2) Create scripts/pubmed_summaries.py:

import json
import os
import time
from typing import Any, Dict, List

from Bio import Entrez


def load_config(path: str) -> Dict[str, Any]:
    with open(path, "r", encoding="utf-8") as f:
        return json.load(f)


def ensure_parent_dir(path: str) -> None:
    parent = os.path.dirname(path)
    if parent:
        os.makedirs(parent, exist_ok=True)


def main() -> None:
    cfg = load_config("config/task_config.json")

    Entrez.email = cfg["email"]
    api_key = cfg.get("api_key") or ""
    if api_key:
        Entrez.api_key = api_key

    db = cfg.get("db", "pubmed")
    term = cfg["term"]
    retmax = int(cfg.get("retmax", 20))
    out_json = cfg.get("out_json", "outputs/pubmed_summaries.json")

    # 1) ESearch: get IDs
    with Entrez.esearch(db=db, term=term, retmax=retmax, usehistory="n") as handle:
        search_result = Entrez.read(handle)

    id_list: List[str] = search_result.get("IdList", [])
    if not id_list:
        ensure_parent_dir(out_json)
        with open(out_json, "w", encoding="utf-8") as f:
            json.dump({"query": term, "count": 0, "items": []}, f, ensure_ascii=False, indent=2)
        return

    # Be polite with NCBI: small delay (especially without API key)
    time.sleep(0.34 if api_key else 0.5)

    # 2) ESummary: get summaries for IDs
    with Entrez.esummary(db=db, id=",".join(id_list), retmode="xml") as handle:
        summary_result = Entrez.read(handle)

    items = []
    for docsum in summary_result:
        items.append({
            "id": str(docsum.get("Id", "")),
            "title": str(docsum.get("Title", "")),
            "pubdate": str(docsum.get("PubDate", "")),
            "source": str(docsum.get("Source", "")),
            "authors": [str(a.get("Name", "")) for a in docsum.get("AuthorList", [])],
        })

    payload = {
        "query": term,
        "count": len(items),
        "items": items,
    }

    ensure_parent_dir(out_json)
    with open(out_json, "w", encoding="utf-8") as f:
        json.dump(payload, f, ensure_ascii=False, indent=2)

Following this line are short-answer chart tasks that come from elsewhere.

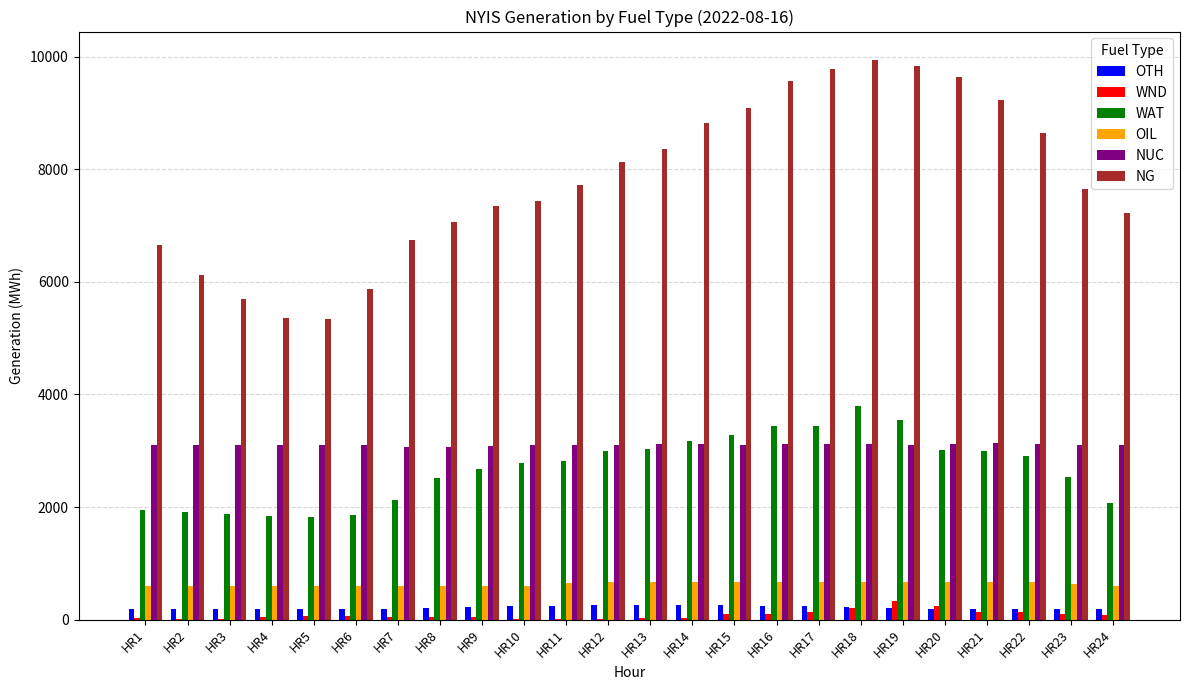

Is the value of NG at HR1 greater than the value of OIL at HR12?

Yes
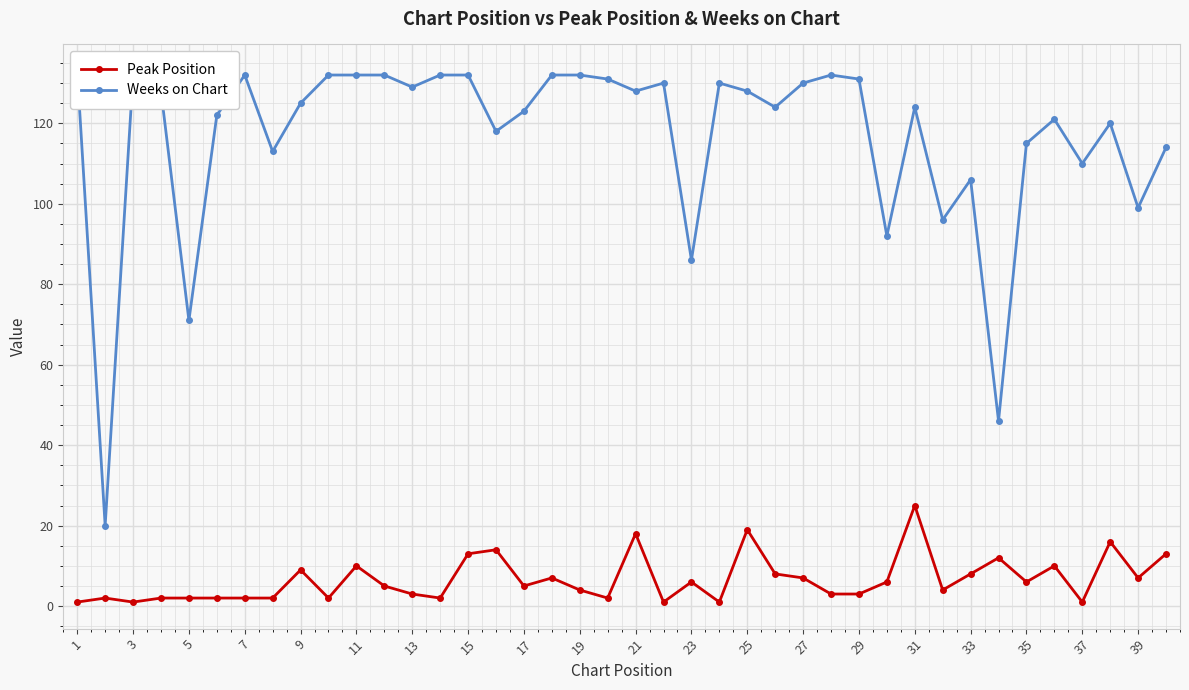

What is the sum of all Weeks on Chart values?

4663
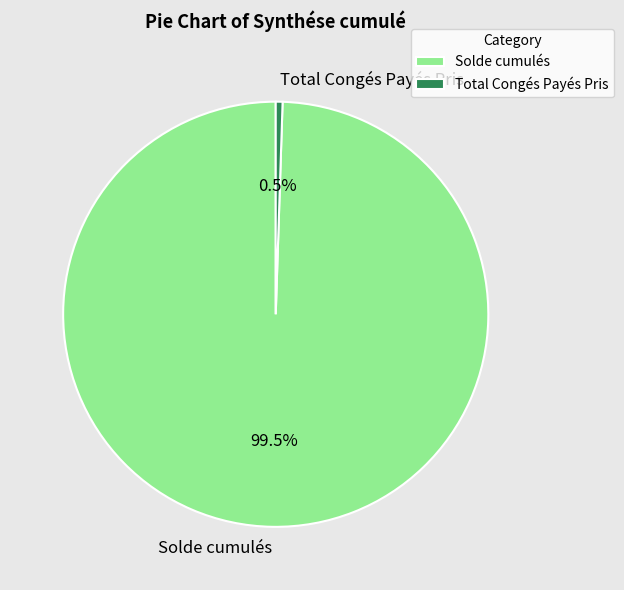

Which category has the smallest portion of the pie?

Total Congés Payés Pris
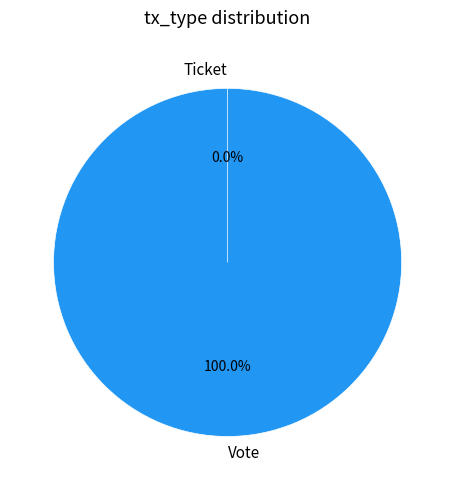

Which slice is the smallest?

Ticket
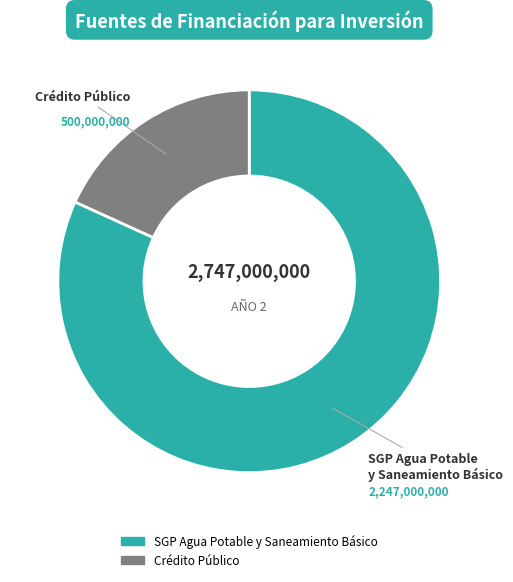

Is there any slice that represents more than half of the pie?

Yes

if __name__ == "__main__":
    main()

3) Run:

python scripts/pubmed_summaries.py

Implementation Details

Core E-utilities mapping
- ESearch: builds a query against an NCBI database and returns matching IDs (and optionally WebEnv/QueryKey for history-based batching).
- ESummary: returns lightweight document summaries for a list of IDs.
- EFetch: downloads full records (e.g., GenBank/FASTA/XML) for IDs; choose rettype/retmode based on the target database.
- ELink: discovers cross-database relationships (e.g., PubMed → PMC, Gene → Protein).
Batching strategy
- Prefer ESearch to obtain IDs, then call ESummary/EFetch in chunks (e.g., 100–500 IDs per request depending on payload size).
- For large jobs, consider usehistory="y" in ESearch and then fetch via WebEnv/QueryKey to avoid very long ID lists.
Rate limiting and API key
- NCBI enforces request limits; using an API key increases allowed throughput.
- Implement a small delay between requests and retry on transient network errors (HTTP 429/5xx) with backoff.
Parsing
- Use Entrez.read(handle) for structured parsing of XML responses into Python objects.
- For raw text formats (e.g., FASTA), use handle.read() and write to disk with encoding="utf-8" where applicable.
Configuration and I/O conventions
- Store runtime parameters in config/task_config.json as an intermediate artifact.
- Avoid complex CLI flags; keep scripts callable as python scripts/<task_name>.py.
- Always specify encoding="utf-8" for file I/O and use ensure_ascii=False for JSON outputs.
Reference
- See references/databases.md for database notes and selection guidance.